Looking forward to all this - and the chances it provides for writing stuff and providing examples of something that is doable to "just a tester".

Sunday, February 19, 2012

Looking for a new job

I feel excited and puzzled - I'm actively looking for a new job. I've spent last 2,5 years at Ilmarinen, and enjoyed the lessons learned there greatly. We've succeeded, with my projects and teams, to get projects, where the contractor does their share on quality-related work and acceptance testing phase is actually just that: testing, not fixing. We have great business specialists in acceptance testing, they've learned something relevant about testing with me and work with contractors is less cumbersome than before.

So why I'm changing: because I watch out contractors to get to do the stuff I'd want to do with the limited time I have for work. They actually create the quality, their testers enhance the productivity of the teams they work in. They do testing for finding problems so that customers like us don't have to. And I want to be doing that: work close to development, actively making a difference in quality and productivity for the company I work for, and the end users of the products our teams are creating.

So I'm looking for a senior testing specialist position, that would enable me to do hands-on testing work. I'd love to take a spin at test automation, from the extending exploratory (not manual, but brain-engaged!) testing point of view, doing more and using ideas that are not possible without tools. With test automation, however, I know I'd be stronger with a team where I could provide practical ideas of what we'd test, instead of trying to do that by myself alone. The reason is that I have developed a practical way of developing and grouping ideas, and focusing on automation alone may prove to be difficult as the list of stuff that would need to be covered may take more time than first assumed.

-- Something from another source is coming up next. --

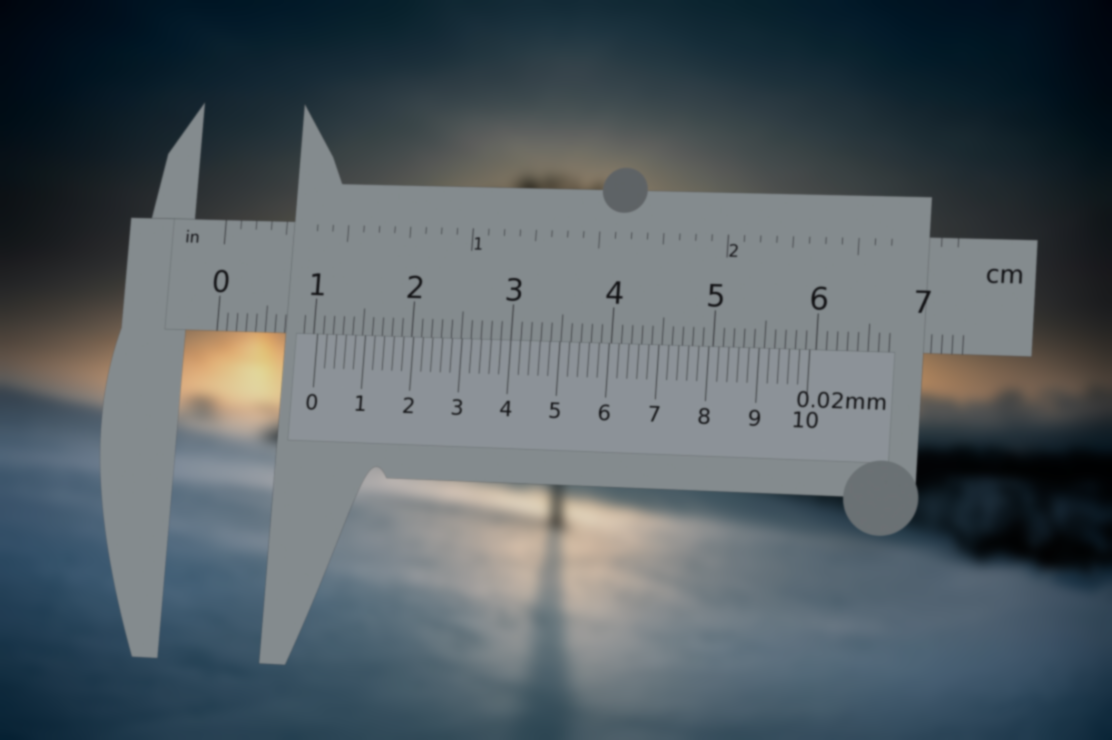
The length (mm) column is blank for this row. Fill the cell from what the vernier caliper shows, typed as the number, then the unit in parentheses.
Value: 10.4 (mm)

My ideal position would be:
  • working with a system or product with relevance: either successfull business-wise or relevant purpose, like with Ilmarinen: there's no pension paid without the success of the chain of systems that make it happen
  • working with a development organization: either product company or company providing software development projects on contract. Essentially, working with people who create the software. 
  • enabling me to do hands-on exploratory testing, develop exploratory testing related practices on smaller and larger scale.
I'm considering both work in Finland and relocating somewhere in the world. But, since life is short and I really want to do more of hands-on testing work than I can in my current position, I would prefer to move quickly. I can work either as a self-employed contractor or as employee. If you happen to know anyone I should talk to, give me a hint.

A tester at heart, always learning - that's what testing is about. So I think I've gotten pretty good at learning to be useful quickly.